Damit ist es leicht für moderne Künstler, aus dieser Stofftradition zu schöpfen; es kann zitiert, ironisiert, kritisiert und abstrahiert werden. Anders steht es um den männlichen Akt: es ist nie ein wahrer Topos des aus Sicht der Frau sinnlichen Mannes entstanden, auf den man zurückgreifen könnte. Zwar fand durchaus auch eine Erotisierung des Mannes statt, angefangen mit griechischen Statuen der Antike über die Renaissance bis zur Gegenwart, doch war sie nie als Ausdruck weiblichen Begehrens intendiert, sondern meist von homosexuellem Interesse motiviert. Parallel dazu hat sich aus dem Jesus am Kreuz der entblößte männliche Körper vor allem als Leidensfigur etabliert.

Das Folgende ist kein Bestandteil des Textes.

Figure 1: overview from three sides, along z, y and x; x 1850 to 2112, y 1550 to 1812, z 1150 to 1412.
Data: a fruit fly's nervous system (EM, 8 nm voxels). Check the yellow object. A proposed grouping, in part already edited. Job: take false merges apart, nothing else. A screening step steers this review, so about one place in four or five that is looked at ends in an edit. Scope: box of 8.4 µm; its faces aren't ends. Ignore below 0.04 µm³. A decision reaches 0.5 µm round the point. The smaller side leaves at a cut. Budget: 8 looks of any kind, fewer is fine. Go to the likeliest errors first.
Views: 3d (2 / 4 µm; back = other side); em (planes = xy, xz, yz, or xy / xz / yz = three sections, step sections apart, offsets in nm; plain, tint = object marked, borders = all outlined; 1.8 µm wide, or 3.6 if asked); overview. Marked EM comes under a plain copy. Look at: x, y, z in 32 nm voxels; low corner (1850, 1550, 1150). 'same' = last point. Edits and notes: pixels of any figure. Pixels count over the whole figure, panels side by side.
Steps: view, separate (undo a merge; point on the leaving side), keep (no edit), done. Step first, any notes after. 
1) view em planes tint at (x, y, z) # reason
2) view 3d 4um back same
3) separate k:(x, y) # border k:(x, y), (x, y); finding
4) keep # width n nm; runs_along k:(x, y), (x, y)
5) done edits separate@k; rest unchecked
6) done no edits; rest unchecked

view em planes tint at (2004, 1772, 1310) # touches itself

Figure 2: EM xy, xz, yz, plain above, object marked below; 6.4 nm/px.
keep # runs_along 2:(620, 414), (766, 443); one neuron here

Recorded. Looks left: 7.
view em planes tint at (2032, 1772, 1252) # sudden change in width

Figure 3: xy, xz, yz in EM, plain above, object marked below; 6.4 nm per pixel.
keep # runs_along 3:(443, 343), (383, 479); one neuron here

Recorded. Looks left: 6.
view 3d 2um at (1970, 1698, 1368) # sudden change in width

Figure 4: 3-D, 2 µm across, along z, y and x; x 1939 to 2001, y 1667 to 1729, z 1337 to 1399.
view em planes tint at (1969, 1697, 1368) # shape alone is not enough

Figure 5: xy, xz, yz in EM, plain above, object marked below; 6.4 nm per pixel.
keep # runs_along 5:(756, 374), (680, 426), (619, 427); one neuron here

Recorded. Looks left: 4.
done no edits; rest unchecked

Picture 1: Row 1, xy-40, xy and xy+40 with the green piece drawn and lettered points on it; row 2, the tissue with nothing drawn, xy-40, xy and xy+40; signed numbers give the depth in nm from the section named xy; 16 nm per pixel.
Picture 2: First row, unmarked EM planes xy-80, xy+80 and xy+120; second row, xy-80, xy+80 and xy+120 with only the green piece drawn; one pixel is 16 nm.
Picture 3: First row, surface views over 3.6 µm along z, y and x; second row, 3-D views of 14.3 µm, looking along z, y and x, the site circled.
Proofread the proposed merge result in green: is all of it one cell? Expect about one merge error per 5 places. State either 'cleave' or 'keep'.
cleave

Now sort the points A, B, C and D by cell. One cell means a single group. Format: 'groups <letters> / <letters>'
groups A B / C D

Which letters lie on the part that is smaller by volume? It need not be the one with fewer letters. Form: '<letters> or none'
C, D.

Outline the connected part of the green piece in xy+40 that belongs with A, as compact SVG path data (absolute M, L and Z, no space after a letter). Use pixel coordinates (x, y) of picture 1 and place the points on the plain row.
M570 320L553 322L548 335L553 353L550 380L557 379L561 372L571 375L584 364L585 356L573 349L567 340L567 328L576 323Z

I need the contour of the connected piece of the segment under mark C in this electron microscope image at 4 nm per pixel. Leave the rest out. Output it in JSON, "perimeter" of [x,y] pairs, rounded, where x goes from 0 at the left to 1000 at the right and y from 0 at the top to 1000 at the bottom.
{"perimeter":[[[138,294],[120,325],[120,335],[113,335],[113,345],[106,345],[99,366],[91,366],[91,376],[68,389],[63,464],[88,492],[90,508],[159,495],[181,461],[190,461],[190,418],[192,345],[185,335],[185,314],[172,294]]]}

Daraus soll den Männern keinesfalls ein Strick gedreht werden, denn es ist an den Künstlerinnen, dieses Missverhältnis auszugleichen. Nur sie vermögen es, einen authentischen Blick des Begehrens von Seiten der Frau auf den männlichen Körper zu eröffnen. Doch scheinen sie noch zu sehr mit der Aufarbeitung traditioneller Darstellungsformen von Weiblichkeit beschäftigt zu sein. In einer Ausstellung, die 2008 in München unter dem Titel "Female Trouble" zu sehen war, widmeten sich zeitgenössische Fotografinnen der Uminszenierung von Weiblichkeit; stereotype Abbildungen der Frau aus Kunst und Medien wurden auf die Schippe genommen und dekonstruiert.
Diese Künstlerinnen setzten sich so mit dem vorherrschenden Massendiskurs auseinander und hinterfragten ihn, was eine wichtige Aufgabe und Funktion der Kunst darstellt. Es handelt sich hierbei jedoch um Versuche, eine Etablierung von weiblicher Identität abseits vom bzw. in Opposition zum Mann zu erreichen. Frauen scheinen noch immer gegen traditionelle Bilder anzukämpfen, anstatt die eigene Sexualität und Lust zu erkunden. Doch ist nicht Sexualität ein großer Teil der eigenen Identität? Und was wäre Sex ohne den Mann?
Männliche Körper sind schön, sie sind begehrenswert, sie sind sexy! Und sie gehören in Ausstellungen und Museen. Dies ist ein Plädoyer für die ungeschminkte Darstellung des Mannes als Objekt der Begierde. Mehr Phallus braucht die Kunst!